NBN Co has released its revised special access undertaking (SAU) and discussion paper citing price cuts, caps, limitations and a conditional expiry.
After receiving a letter from shareholder ministers – Minister for Finance Katy Gallagher and Minister for Communications Michelle Rowland – about its proposed SAU needs to reflect policy changes, NBN Co has come back to the table, claiming it has recognised “the changes in the policy landscape and operating environment since the previous proposed SAU variation was lodged in March 2022”.
Now, the key changes in the latest proposal, according to the National Broadband Network (NBN) builder, revolve around further reductions, NBN Co CEO Stephen Rue has claimed.
“The policy landscape has changed since we lodged our original proposed SAU variation in March, allowing us to reconsider our proposal. We are suggesting further changes to the SAU over and above the significant changes we had already proposed and in the context of delivering government policy,” he said.
For example, it is looking to remove Connectivity Virtual Circuit (CVC) charges and introduce Access Virtual Circuit- (AVC) only pricing for the wholesale speed tiers of 12, 25 and 50 Mbps by 1 July 2026.
This comes in addition to its previous commitment to remove CVC charging and introduce AVC-only pricing for plans at 100 Mbps and above whole speed tiers by 1 July 2023.
It is also looking at “significant” wholesale price reductions to AVC-only pricing on key higher speed tiers by 1 July 2023 and reducing the wholesale bundle charges or additional data inclusions on 12, 25 and 50 Mbps wholesale speed tiers.
In addition, it has also presented the introduction of a weighted average price cap (WAPC) that will initially cap NBN’s overall pricing on average at CPI, bring in further limitations on drawdown of the initial cost recovery account (ICRA) and set benchmark service standards for each regulatory period with oversight from the ACCC.
On top of all of this, NBN Co is also including the automatic expiration of the SAU before 2040 on the condition that a future government gives up control of the NBN.
“We are proposing further reductions in wholesale pricing while also seeking to ensure we remain financially resourced to invest in upgrades to the network for both speed and reliability,” Rue said.
“We need to maintain our ability to repay government and private debt and ensure we remain capable of achieving a standalone investment grade rating, without requiring any additional government funding beyond existing commitments.
“We have reviewed the detailed submissions to the ACCC consultation paper and considered this important input. Central to our ongoing discussions with the government, ACCC, retailers and other key stakeholders is the need to meet the growing broadband access needs of end customers, at a fair price, over the long term.
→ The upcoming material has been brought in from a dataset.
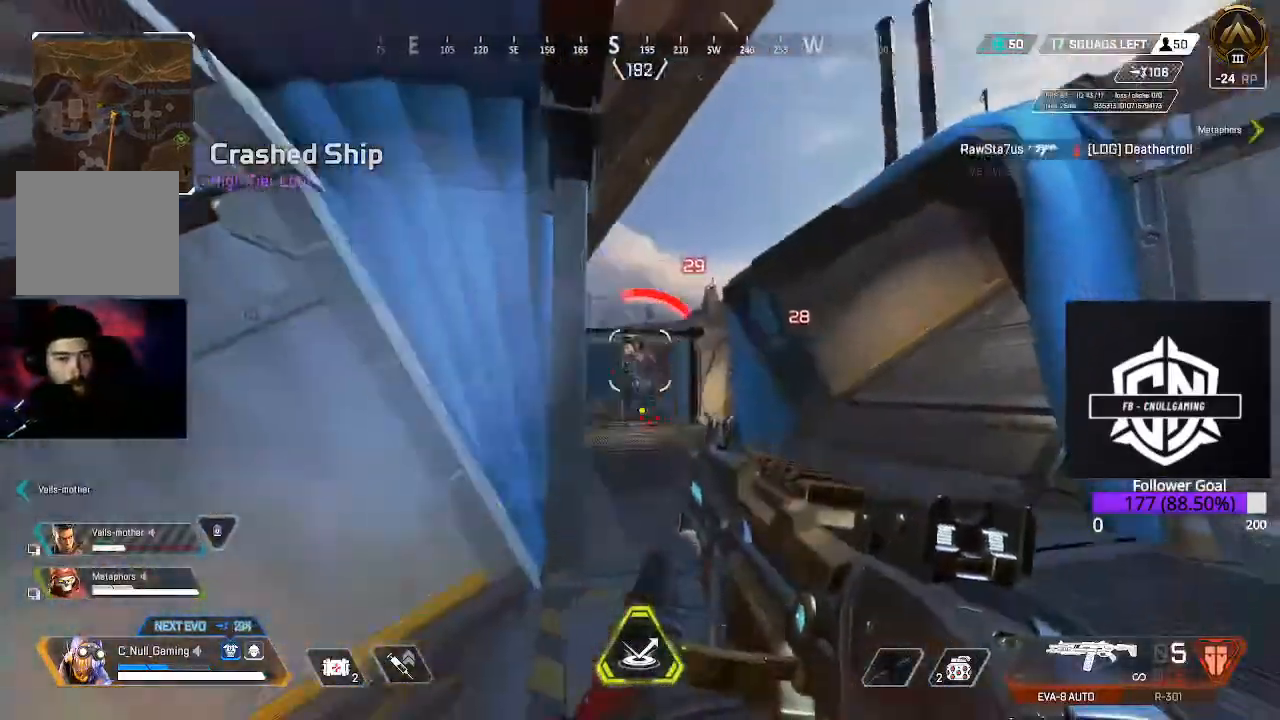
{"buttons": [], "left_stick": "up-left", "right_stick": "right", "events": [[117, "right_stick", "center"], [217, "R2", "down"], [217, "right_stick", "up-left"], [383, "R2", "up"], [433, "right_stick", "center"], [467, "left_stick", "up-left"], [483, "right_stick", "right"]]}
This includes making sure we have appropriate wholesale speed tiers to suit a range of customer segments.
“We appreciate that retailers want price certainty, and this proposal provides for that. We believe that it is in the entire industry’s best interests that we build shared capabilities around a strong, competitive and continuously improving [the NBN] network with an excellent customer experience.”
The ACCC is expected to provide a platform for further consultation later this month, seeking input from internet retailers and consumer advocacy groups.
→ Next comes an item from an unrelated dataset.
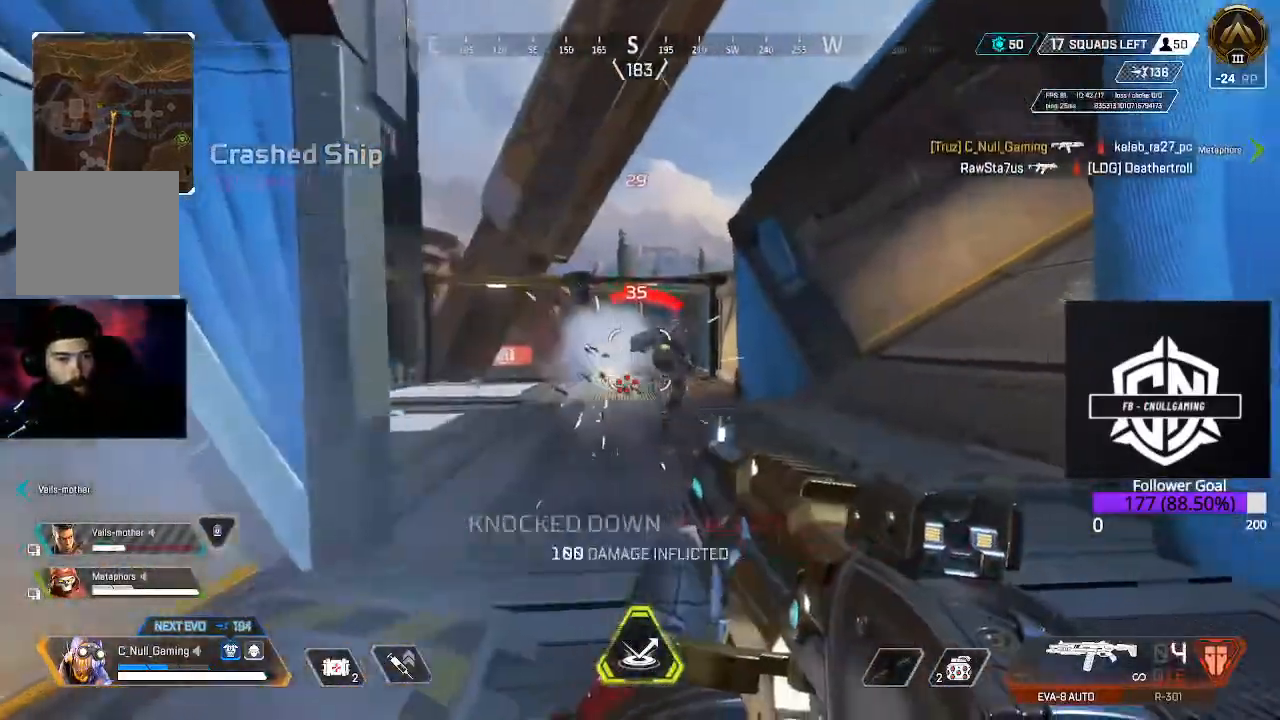
{"buttons": ["L3"], "left_stick": "left", "right_stick": "left", "events": [[100, "left_stick", "down-left"], [183, "right_stick", "center"], [350, "right_stick", "left"], [483, "L3", "down"], [483, "left_stick", "left"]]}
After this, NBN Co plans to submit its revised SAU variation proposal in October, with it then implementing the revised SAU pricing within six months of its acceptance.
The first SAU proposal, which was submitted to the Australian Competition and Consumer Commission (ACCC) in March and open to submissions from stakeholders in May, was viewed by the national watchdog as, among other aspects, raising the prices of the vast majority of speed tiers on the National Broadband Network (NBN).
As part of the submission process, telecommunications coalition Commpete stated the SAU was “an appalling response to the pressures and problems, needs and preferences that were identified through the ACCC’s working group process”.